=== Exercise data ===

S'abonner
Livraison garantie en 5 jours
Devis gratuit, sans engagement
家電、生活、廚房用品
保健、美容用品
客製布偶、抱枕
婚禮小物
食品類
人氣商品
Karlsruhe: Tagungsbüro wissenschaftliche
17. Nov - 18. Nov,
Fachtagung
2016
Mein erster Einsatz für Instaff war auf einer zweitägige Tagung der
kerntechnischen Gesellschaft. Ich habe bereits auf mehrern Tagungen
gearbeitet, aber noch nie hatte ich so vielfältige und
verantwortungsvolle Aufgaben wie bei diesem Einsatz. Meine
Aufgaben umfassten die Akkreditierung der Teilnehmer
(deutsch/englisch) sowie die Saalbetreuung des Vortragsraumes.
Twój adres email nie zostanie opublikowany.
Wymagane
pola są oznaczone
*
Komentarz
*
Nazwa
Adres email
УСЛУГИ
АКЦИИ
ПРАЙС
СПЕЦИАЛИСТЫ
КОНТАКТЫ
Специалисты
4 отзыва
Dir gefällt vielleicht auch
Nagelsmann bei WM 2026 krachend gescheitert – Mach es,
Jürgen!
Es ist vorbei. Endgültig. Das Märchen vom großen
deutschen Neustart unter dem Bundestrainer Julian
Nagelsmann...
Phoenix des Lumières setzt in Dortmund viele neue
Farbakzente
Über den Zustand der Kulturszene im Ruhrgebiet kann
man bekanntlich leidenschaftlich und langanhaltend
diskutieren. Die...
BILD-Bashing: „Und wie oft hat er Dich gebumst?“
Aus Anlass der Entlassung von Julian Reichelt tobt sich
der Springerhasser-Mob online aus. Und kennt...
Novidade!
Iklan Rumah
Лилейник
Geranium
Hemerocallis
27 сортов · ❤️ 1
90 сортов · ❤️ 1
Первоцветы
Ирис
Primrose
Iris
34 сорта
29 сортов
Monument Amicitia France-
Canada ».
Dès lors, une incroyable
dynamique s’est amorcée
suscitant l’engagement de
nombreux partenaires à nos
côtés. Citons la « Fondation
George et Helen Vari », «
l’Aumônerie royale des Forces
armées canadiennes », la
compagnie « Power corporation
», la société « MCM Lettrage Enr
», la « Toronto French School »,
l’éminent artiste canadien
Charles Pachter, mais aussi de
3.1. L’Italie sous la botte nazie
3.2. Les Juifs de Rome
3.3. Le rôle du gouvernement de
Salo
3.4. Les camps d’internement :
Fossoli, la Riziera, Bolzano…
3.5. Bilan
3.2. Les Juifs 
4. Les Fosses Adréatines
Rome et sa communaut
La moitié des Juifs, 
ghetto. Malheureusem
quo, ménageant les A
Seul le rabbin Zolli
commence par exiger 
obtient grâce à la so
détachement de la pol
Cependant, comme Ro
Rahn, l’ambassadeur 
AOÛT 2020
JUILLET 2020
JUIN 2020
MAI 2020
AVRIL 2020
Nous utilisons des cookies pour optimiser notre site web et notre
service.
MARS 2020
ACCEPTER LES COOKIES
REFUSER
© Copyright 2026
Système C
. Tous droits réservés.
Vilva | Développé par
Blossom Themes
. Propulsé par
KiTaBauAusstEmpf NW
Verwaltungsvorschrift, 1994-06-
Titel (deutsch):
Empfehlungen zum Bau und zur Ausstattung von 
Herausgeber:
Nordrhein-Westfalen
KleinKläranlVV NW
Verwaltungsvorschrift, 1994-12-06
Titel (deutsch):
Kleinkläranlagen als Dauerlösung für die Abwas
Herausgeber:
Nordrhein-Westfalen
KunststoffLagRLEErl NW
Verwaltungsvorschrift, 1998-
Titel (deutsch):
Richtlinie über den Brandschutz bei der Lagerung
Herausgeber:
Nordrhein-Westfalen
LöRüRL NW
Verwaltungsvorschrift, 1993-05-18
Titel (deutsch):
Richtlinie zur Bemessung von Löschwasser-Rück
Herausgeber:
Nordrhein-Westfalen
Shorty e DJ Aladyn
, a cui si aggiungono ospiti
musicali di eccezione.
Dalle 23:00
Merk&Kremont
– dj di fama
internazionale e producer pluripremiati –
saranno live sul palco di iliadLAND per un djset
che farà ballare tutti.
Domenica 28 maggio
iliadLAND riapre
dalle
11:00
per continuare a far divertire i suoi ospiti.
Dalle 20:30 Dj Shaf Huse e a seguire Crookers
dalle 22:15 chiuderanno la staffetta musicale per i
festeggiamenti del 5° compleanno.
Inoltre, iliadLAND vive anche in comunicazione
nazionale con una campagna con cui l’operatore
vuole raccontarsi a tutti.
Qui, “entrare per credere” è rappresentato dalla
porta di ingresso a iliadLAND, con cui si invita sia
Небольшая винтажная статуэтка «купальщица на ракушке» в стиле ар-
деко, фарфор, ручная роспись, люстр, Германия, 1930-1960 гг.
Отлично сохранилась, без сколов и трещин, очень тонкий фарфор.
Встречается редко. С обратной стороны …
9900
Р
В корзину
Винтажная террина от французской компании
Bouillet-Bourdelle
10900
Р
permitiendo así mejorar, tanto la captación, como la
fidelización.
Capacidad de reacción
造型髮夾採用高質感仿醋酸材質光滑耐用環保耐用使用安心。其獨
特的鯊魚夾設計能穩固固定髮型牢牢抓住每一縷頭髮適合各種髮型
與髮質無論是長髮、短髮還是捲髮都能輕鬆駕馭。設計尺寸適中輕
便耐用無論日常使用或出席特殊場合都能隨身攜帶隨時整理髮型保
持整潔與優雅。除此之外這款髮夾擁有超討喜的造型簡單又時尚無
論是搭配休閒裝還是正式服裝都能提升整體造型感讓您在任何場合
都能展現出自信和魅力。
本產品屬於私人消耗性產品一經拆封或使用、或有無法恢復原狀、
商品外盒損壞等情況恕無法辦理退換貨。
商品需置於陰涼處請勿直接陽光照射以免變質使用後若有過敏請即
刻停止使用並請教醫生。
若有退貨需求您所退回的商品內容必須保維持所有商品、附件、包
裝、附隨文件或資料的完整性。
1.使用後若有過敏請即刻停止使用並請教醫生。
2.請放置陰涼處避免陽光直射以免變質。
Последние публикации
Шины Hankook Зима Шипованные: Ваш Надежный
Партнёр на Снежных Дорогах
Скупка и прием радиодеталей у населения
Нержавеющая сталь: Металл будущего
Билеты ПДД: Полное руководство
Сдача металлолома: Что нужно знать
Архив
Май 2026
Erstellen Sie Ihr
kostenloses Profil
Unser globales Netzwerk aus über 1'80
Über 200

===

Copy all the data above line for line, reproducing each line without any change.

S'abonner
Livraison garantie en 5 jours
Devis gratuit, sans engagement
家電、生活、廚房用品
保健、美容用品
客製布偶、抱枕
婚禮小物
食品類
人氣商品
Karlsruhe: Tagungsbüro wissenschaftliche
17. Nov - 18. Nov,
Fachtagung
2016
Mein erster Einsatz für Instaff war auf einer zweitägige Tagung der
kerntechnischen Gesellschaft. Ich habe bereits auf mehrern Tagungen
gearbeitet, aber noch nie hatte ich so vielfältige und
verantwortungsvolle Aufgaben wie bei diesem Einsatz. Meine
Aufgaben umfassten die Akkreditierung der Teilnehmer
(deutsch/englisch) sowie die Saalbetreuung des Vortragsraumes.
Twój adres email nie zostanie opublikowany.
Wymagane
pola są oznaczone
*
Komentarz
*
Nazwa
Adres email
УСЛУГИ
АКЦИИ
ПРАЙС
СПЕЦИАЛИСТЫ
КОНТАКТЫ
Специалисты
4 отзыва
Dir gefällt vielleicht auch
Nagelsmann bei WM 2026 krachend gescheitert – Mach es,
Jürgen!
Es ist vorbei. Endgültig. Das Märchen vom großen
deutschen Neustart unter dem Bundestrainer Julian
Nagelsmann...
Phoenix des Lumières setzt in Dortmund viele neue
Farbakzente
Über den Zustand der Kulturszene im Ruhrgebiet kann
man bekanntlich leidenschaftlich und langanhaltend
diskutieren. Die...
BILD-Bashing: „Und wie oft hat er Dich gebumst?“
Aus Anlass der Entlassung von Julian Reichelt tobt sich
der Springerhasser-Mob online aus. Und kennt...
Novidade!
Iklan Rumah
Лилейник
Geranium
Hemerocallis
27 сортов · ❤️ 1
90 сортов · ❤️ 1
Первоцветы
Ирис
Primrose
Iris
34 сорта
29 сортов
Monument Amicitia France-
Canada ».
Dès lors, une incroyable
dynamique s’est amorcée
suscitant l’engagement de
nombreux partenaires à nos
côtés. Citons la « Fondation
George et Helen Vari », «
l’Aumônerie royale des Forces
armées canadiennes », la
compagnie « Power corporation
», la société « MCM Lettrage Enr
», la « Toronto French School »,
l’éminent artiste canadien
Charles Pachter, mais aussi de
3.1. L’Italie sous la botte nazie
3.2. Les Juifs de Rome
3.3. Le rôle du gouvernement de
Salo
3.4. Les camps d’internement :
Fossoli, la Riziera, Bolzano…
3.5. Bilan
3.2. Les Juifs 
4. Les Fosses Adréatines
Rome et sa communaut
La moitié des Juifs, 
ghetto. Malheureusem
quo, ménageant les A
Seul le rabbin Zolli
commence par exiger 
obtient grâce à la so
détachement de la pol
Cependant, comme Ro
Rahn, l’ambassadeur 
AOÛT 2020
JUILLET 2020
JUIN 2020
MAI 2020
AVRIL 2020
Nous utilisons des cookies pour optimiser notre site web et notre
service.
MARS 2020
ACCEPTER LES COOKIES
REFUSER
© Copyright 2026
Système C
. Tous droits réservés.
Vilva | Développé par
Blossom Themes
. Propulsé par
KiTaBauAusstEmpf NW
Verwaltungsvorschrift, 1994-06-
Titel (deutsch):
Empfehlungen zum Bau und zur Ausstattung von 
Herausgeber:
Nordrhein-Westfalen
KleinKläranlVV NW
Verwaltungsvorschrift, 1994-12-06
Titel (deutsch):
Kleinkläranlagen als Dauerlösung für die Abwas
Herausgeber:
Nordrhein-Westfalen
KunststoffLagRLEErl NW
Verwaltungsvorschrift, 1998-
Titel (deutsch):
Richtlinie über den Brandschutz bei der Lagerung
Herausgeber:
Nordrhein-Westfalen
LöRüRL NW
Verwaltungsvorschrift, 1993-05-18
Titel (deutsch):
Richtlinie zur Bemessung von Löschwasser-Rück
Herausgeber:
Nordrhein-Westfalen
Shorty e DJ Aladyn
, a cui si aggiungono ospiti
musicali di eccezione.
Dalle 23:00
Merk&Kremont
– dj di fama
internazionale e producer pluripremiati –
saranno live sul palco di iliadLAND per un djset
che farà ballare tutti.
Domenica 28 maggio
iliadLAND riapre
dalle
11:00
per continuare a far divertire i suoi ospiti.
Dalle 20:30 Dj Shaf Huse e a seguire Crookers
dalle 22:15 chiuderanno la staffetta musicale per i
festeggiamenti del 5° compleanno.
Inoltre, iliadLAND vive anche in comunicazione
nazionale con una campagna con cui l’operatore
vuole raccontarsi a tutti.
Qui, “entrare per credere” è rappresentato dalla
porta di ingresso a iliadLAND, con cui si invita sia
Небольшая винтажная статуэтка «купальщица на ракушке» в стиле ар-
деко, фарфор, ручная роспись, люстр, Германия, 1930-1960 гг.
Отлично сохранилась, без сколов и трещин, очень тонкий фарфор.
Встречается редко. С обратной стороны …
9900
Р
В корзину
Винтажная террина от французской компании
Bouillet-Bourdelle
10900
Р
permitiendo así mejorar, tanto la captación, como la
fidelización.
Capacidad de reacción
造型髮夾採用高質感仿醋酸材質光滑耐用環保耐用使用安心。其獨
特的鯊魚夾設計能穩固固定髮型牢牢抓住每一縷頭髮適合各種髮型
與髮質無論是長髮、短髮還是捲髮都能輕鬆駕馭。設計尺寸適中輕
便耐用無論日常使用或出席特殊場合都能隨身攜帶隨時整理髮型保
持整潔與優雅。除此之外這款髮夾擁有超討喜的造型簡單又時尚無
論是搭配休閒裝還是正式服裝都能提升整體造型感讓您在任何場合
都能展現出自信和魅力。
本產品屬於私人消耗性產品一經拆封或使用、或有無法恢復原狀、
商品外盒損壞等情況恕無法辦理退換貨。
商品需置於陰涼處請勿直接陽光照射以免變質使用後若有過敏請即
刻停止使用並請教醫生。
若有退貨需求您所退回的商品內容必須保維持所有商品、附件、包
裝、附隨文件或資料的完整性。
1.使用後若有過敏請即刻停止使用並請教醫生。
2.請放置陰涼處避免陽光直射以免變質。
Последние публикации
Шины Hankook Зима Шипованные: Ваш Надежный
Партнёр на Снежных Дорогах
Скупка и прием радиодеталей у населения
Нержавеющая сталь: Металл будущего
Билеты ПДД: Полное руководство
Сдача металлолома: Что нужно знать
Архив
Май 2026
Erstellen Sie Ihr
kostenloses Profil
Unser globales Netzwerk aus über 1'80
Über 200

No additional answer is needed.